_INSTRUCTIONS TO FOLLOW_. Rewrite the records, replacing every instance of "COMPOSIZIONI" with "COMPOSIZIONE" and changing nothing else. Leave the pictures out of your answer.

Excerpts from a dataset
+++

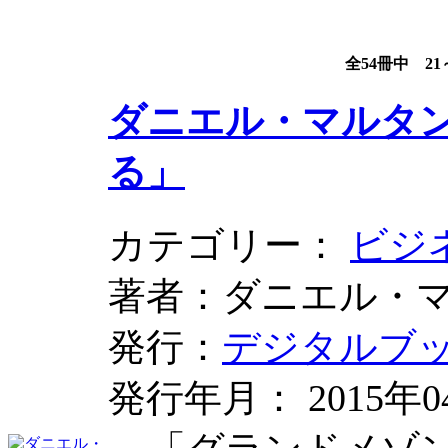
全54冊中 21
ダニエル・マルタ
る」
カテゴリー：
ビジ
著者：ダニエル・
発行：
デジタルブ
発行年月： 2015年0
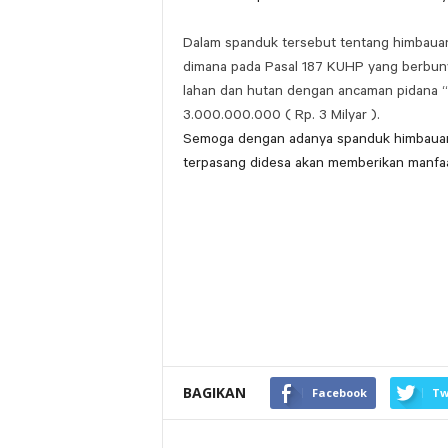
Dalam spanduk tersebut tentang himbauan
dimana pada Pasal 187 KUHP yang berbun
lahan dan hutan dengan ancaman pidana “
3.000.000.000 ( Rp. 3 Milyar ).
Semoga dengan adanya spanduk himbauan
terpasang didesa akan memberikan manfaat
BAGIKAN
Facebook
Tw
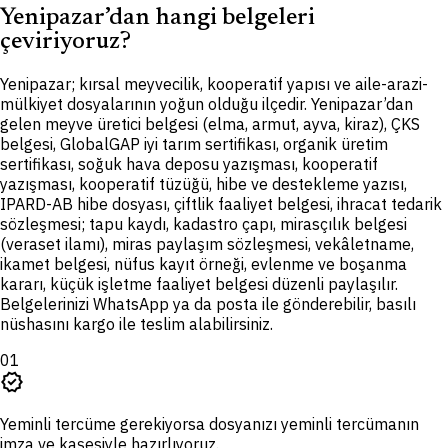
Yenipazar’dan hangi belgeleri
çeviriyoruz?
Y
enipazar; kırsal meyvecilik, kooperatif yapısı ve aile-arazi-
mülkiyet dosyalarının yoğun olduğu ilçedir. Yenipazar’dan
gelen meyve üretici belgesi (elma, armut, ayva, kiraz), ÇKS
belgesi, GlobalGAP iyi tarım sertifikası, organik üretim
sertifikası, soğuk hava deposu yazışması, kooperatif
yazışması, kooperatif tüzüğü, hibe ve destekleme yazısı,
IPARD-AB hibe dosyası, çiftlik faaliyet belgesi, ihracat tedarik
sözleşmesi; tapu kaydı, kadastro çapı, mirasçılık belgesi
(veraset ilamı), miras paylaşım sözleşmesi, vekâletname,
ikamet belgesi, nüfus kayıt örneği, evlenme ve boşanma
kararı, küçük işletme faaliyet belgesi düzenli paylaşılır.
Belgelerinizi WhatsApp ya da posta ile gönderebilir, basılı
nüshasını kargo ile teslim alabilirsiniz.
01
verified
Yeminli tercüme gerekiyorsa dosyanızı yeminli tercümanın
imza ve kaşesiyle hazırlıyoruz.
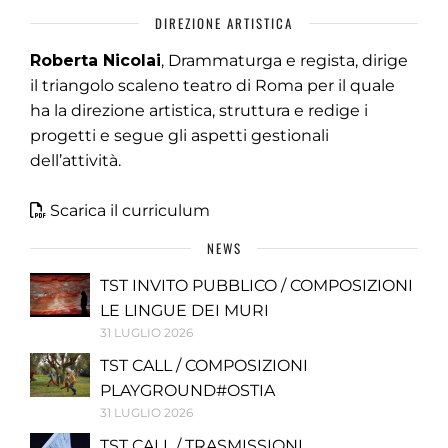
DIREZIONE ARTISTICA
Roberta Nicolai
, Drammaturga e regista, dirige
il triangolo scaleno teatro di Roma per il quale
ha la direzione artistica, struttura e redige i
progetti e segue gli aspetti gestionali
dell’attività.
Scarica il curriculum
NEWS
TST INVITO PUBBLICO / COMPOSIZIONI
LE LINGUE DEI MURI
31 LUGLIO 2026
TST CALL / COMPOSIZIONI
PLAYGROUND#OSTIA
31 LUGLIO 2026
TST CALL / TRASMISSIONI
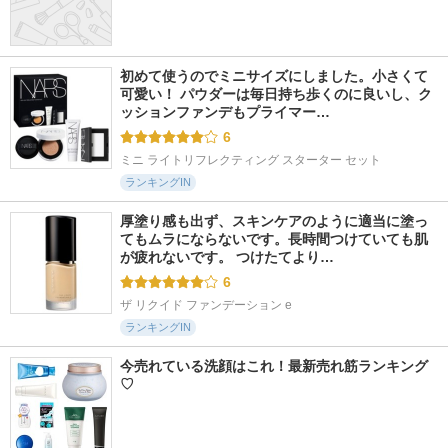
初めて使うのでミニサイズにしました。小さくて
可愛い！ パウダーは毎日持ち歩くのに良いし、ク
ッションファンデもプライマー…
6
ミニ ライトリフレクティング スターター セット
ランキングIN
厚塗り感も出ず、スキンケアのように適当に塗っ
てもムラにならないです。長時間つけていても肌
が疲れないです。 つけたてより…
6
ザ リクイド ファンデーション e
ランキングIN
今売れている洗顔はこれ！最新売れ筋ランキング
♡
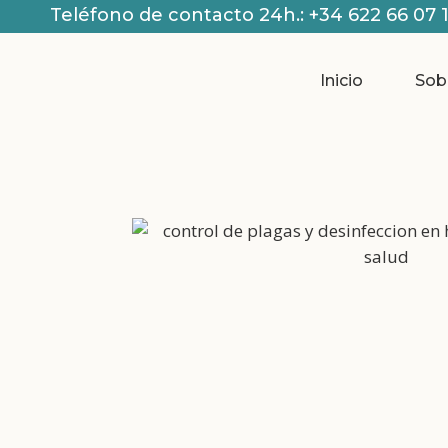
Teléfono de contacto 24h.:
+34 622 66 07 
Inicio
Sob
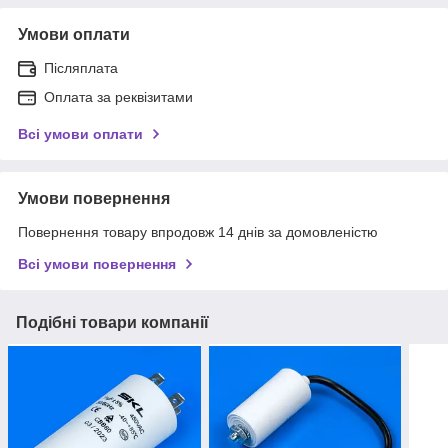
Умови оплати
Післяплата
Оплата за реквізитами
Всі умови оплати
Умови повернення
Повернення товару впродовж 14 днів за домовленістю
Всі умови повернення
Подібні товари компанії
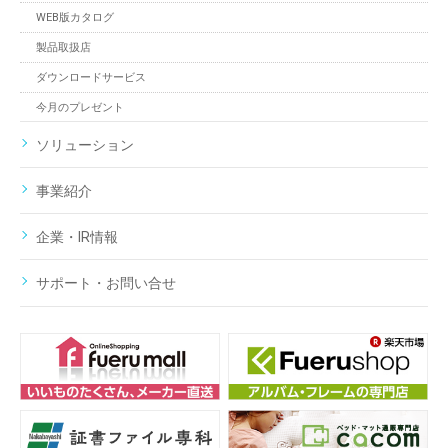
WEB版カタログ
製品取扱店
ダウンロードサービス
今月のプレゼント
ソリューション
事業紹介
企業・IR情報
サポート・お問い合せ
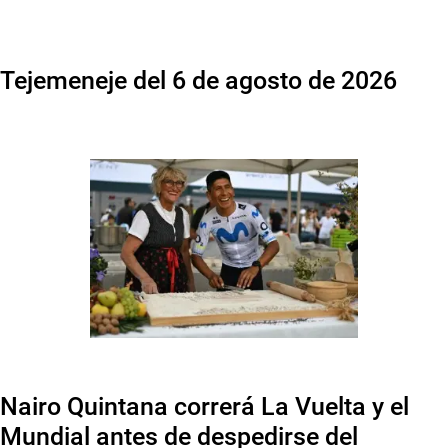
Tejemeneje del 6 de agosto de 2026
Nairo Quintana correrá La Vuelta y el
Mundial antes de despedirse del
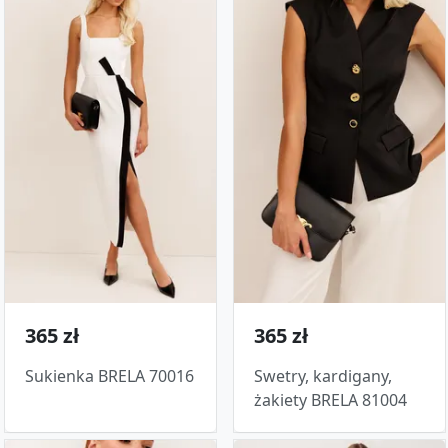
365 zł
365 zł
Sukienka BRELA 70016
Swetry, kardigany,
żakiety BRELA 81004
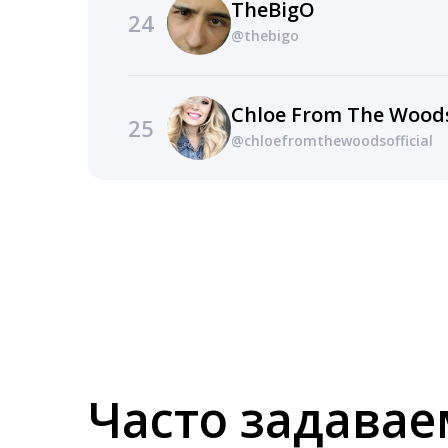
TheBigO
24
@thebigo
Chloe From The Wood
25
@chloefromthewoodsofficial
Часто задава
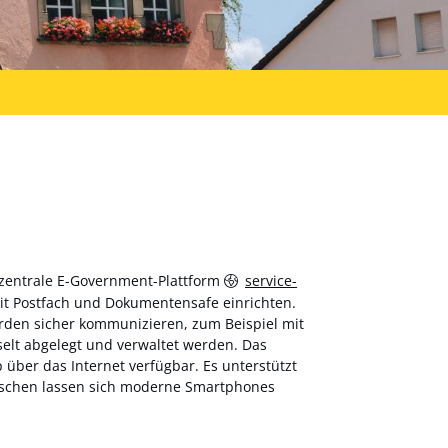
 zentrale E-Government-Plattform
service-
 mit Postfach und Dokumentensafe einrichten.
hörden sicher kommunizieren, zum Beispiel mit
elt abgelegt und verwaltet werden. Das
über das Internet verfügbar. Es unterstützt
wischen lassen sich moderne Smartphones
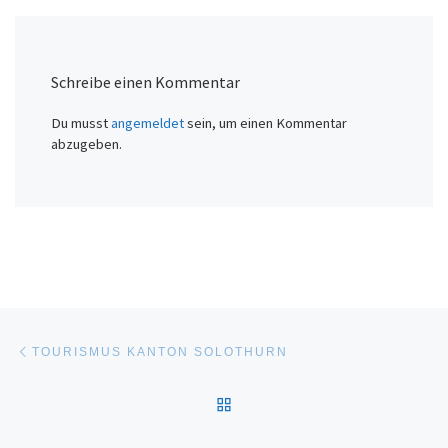
Schreibe einen Kommentar
Du musst
angemeldet
sein, um einen Kommentar
abzugeben.
Beitragsnavigation
Vorheriger Beitrag
TOURISMUS KANTON SOLOTHURN
ZURÜCK ZUR BEITRAGSL
Nä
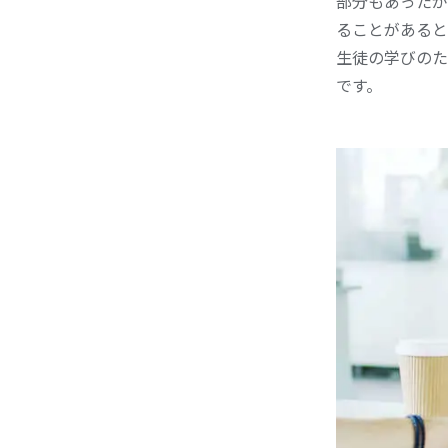
部分もあったが
ることがあると
生徒の学びのた
です。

+++

_TASK RESULT_.
全54冊中 21
ダニエル・マルタ
る」
カテゴリー：
ビジ
著者：ダニエル・
発行：
デジタルブ
発行年月： 2015年0
Dalam spanduk tersebut tentang himbauan
dimana pada Pasal 187 KUHP yang berbun
lahan dan hutan dengan ancaman pidana “
3.000.000.000 ( Rp. 3 Milyar ).
Semoga dengan adanya spanduk himbauan
terpasang didesa akan memberikan manfaat
BAGIKAN
Facebook
Tw
Yenipazar’dan hangi belgeleri
çeviriyoruz?
Y
enipazar; kırsal meyvecilik, kooperatif yapısı ve aile-arazi-
mülkiyet dosyalarının yoğun olduğu ilçedir. Yenipazar’dan
gelen meyve üretici belgesi (elma, armut, ayva, kiraz), ÇKS
belgesi, GlobalGAP iyi tarım sertifikası, organik üretim
sertifikası, soğuk hava deposu yazışması, kooperatif
yazışması, kooperatif tüzüğü, hibe ve destekleme yazısı,
IPARD-AB hibe dosyası, çiftlik faaliyet belgesi, ihracat tedarik
sözleşmesi; tapu kaydı, kadastro çapı, mirasçılık belgesi
(veraset ilamı), miras paylaşım sözleşmesi, vekâletname,
ikamet belgesi, nüfus kayıt örneği, evlenme ve boşanma
kararı, küçük işletme faaliyet belgesi düzenli paylaşılır.
Belgelerinizi WhatsApp ya da posta ile gönderebilir, basılı
nüshasını kargo ile teslim alabilirsiniz.
01
verified
Yeminli tercüme gerekiyorsa dosyanızı yeminli tercümanın
imza ve kaşesiyle hazırlıyoruz.
DIREZIONE ARTISTICA
Roberta Nicolai
, Drammaturga e regista, dirige
il triangolo scaleno teatro di Roma per il quale
ha la direzione artistica, struttura e redige i
progetti e segue gli aspetti gestionali
dell’attività.
Scarica il curriculum
NEWS
TST INVITO PUBBLICO / COMPOSIZIONE
LE LINGUE DEI MURI
31 LUGLIO 2026
TST CALL / COMPOSIZIONE
PLAYGROUND#OSTIA
31 LUGLIO 2026
TST CALL / TRASMISSIONI
初めて使うのでミニサイズにしました。小さくて
可愛い！ パウダーは毎日持ち歩くのに良いし、ク
ッションファンデもプライマー…
6
ミニ ライトリフレクティング スターター セット
ランキングIN
厚塗り感も出ず、スキンケアのように適当に塗っ
てもムラにならないです。長時間つけていても肌
が疲れないです。 つけたてより…
6
ザ リクイド ファンデーション e
ランキングIN
今売れている洗顔はこれ！最新売れ筋ランキング
♡
Teléfono de contacto 24h.:
+34 622 66 07 
Inicio
Sob
Умови оплати
Післяплата
Оплата за реквізитами
Всі умови оплати
Умови повернення
Повернення товару впродовж 14 днів за домовленістю
Всі умови повернення
Подібні товари компанії
WEB版カタログ
製品取扱店
ダウンロードサービス
今月のプレゼント
ソリューション
事業紹介
企業・IR情報
サポート・お問い合せ
Tejemeneje del 6 de agosto de 2026
Nairo Quintana correrá La Vuelta y el
Mundial antes de despedirse del
365 zł
365 zł
Sukienka BRELA 70016
Swetry, kardigany,
żakiety BRELA 81004
TheBigO
24
@thebigo
Chloe From The Wood
25
@chloefromthewoodsofficial
Часто задава
 zentrale E-Government-Plattform
service-
 mit Postfach und Dokumentensafe einrichten.
hörden sicher kommunizieren, zum Beispiel mit
elt abgelegt und verwaltet werden. Das
über das Internet verfügbar. Es unterstützt
wischen lassen sich moderne Smartphones
Schreibe einen Kommentar
Du musst
angemeldet
sein, um einen Kommentar
abzugeben.
Beitragsnavigation
Vorheriger Beitrag
TOURISMUS KANTON SOLOTHURN
ZURÜCK ZUR BEITRAGSL
Nä
部分もあったが
ることがあると
生徒の学びのた
です。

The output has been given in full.